Here are some major milestones in journalism accomplished by Sulzberger's New York Times from 1963, when he became publisher, to 1997, when he retired as chairman and chief executive:
PENTAGON PAPERS: Sulzberger read 7,000 pages of the government's secret history of the Vietnam War before deciding that the newspaper should publish them, in a 1971 series exposing classified government accounts of the war. Asked by a reporter who at the Times decided to publish the papers, Sulzberger gestured toward his chest and mouthed, "me." The series was stopped for two weeks when the Nixon administration won a court order suppressing it, saying national security was in jeopardy. The U.S. Supreme Court sided with the Times and The Washington Post, which had also begun publishing the reports.
FREE PRESS: Sulzberger was publisher when the U.S. Supreme Court ruled for the newspaper in New York Times vs. Sullivan, which extended press protections from libel lawsuits by public officials. The ruling required officials to prove actual malice to successfully sue. The paper also fought for other free speech precedents in court, arguing for reporters' rights to not identify anonymous sources in court or to surrender their notes.

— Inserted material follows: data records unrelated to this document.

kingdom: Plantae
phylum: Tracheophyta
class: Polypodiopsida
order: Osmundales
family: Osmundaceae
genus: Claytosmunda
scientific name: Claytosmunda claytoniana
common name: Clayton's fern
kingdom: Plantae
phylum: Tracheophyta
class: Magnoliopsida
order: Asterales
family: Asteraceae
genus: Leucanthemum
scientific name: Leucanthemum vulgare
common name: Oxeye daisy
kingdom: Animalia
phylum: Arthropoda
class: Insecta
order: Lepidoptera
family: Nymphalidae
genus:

THE BUSINESS SIDE: Sulzberger took over a newspaper struggling in a tough economy in the 1960s, with just over $100 million in annual revenues; by the time he left as publisher, it was a media conglomerate with revenues of close to $2 billion, owning more than a dozen newspapers including The Boston Globe, television stations, a news service and several magazines. Sulzberger added specialized sections to the paper such as science, home and entertainment, and opened the paper's first color printing plant in the mid-1980s. He put the newspaper on a budget and in the 1970s won union agreements that paved the way for computers to replace older printing machines in the composing room.
PULITZERS: The Times averaged more than one Pulitzer a year under Sulzberger's tenure. The industry's most prestigious prizes included a Public Service award in 1972 for the Pentagon Papers series, a national reporting award for the 1986 explosion of the Challenger space shuttle, and an award for commentary in 1978 to William Safire, a conservative columnist hand-picked by Sulzberger.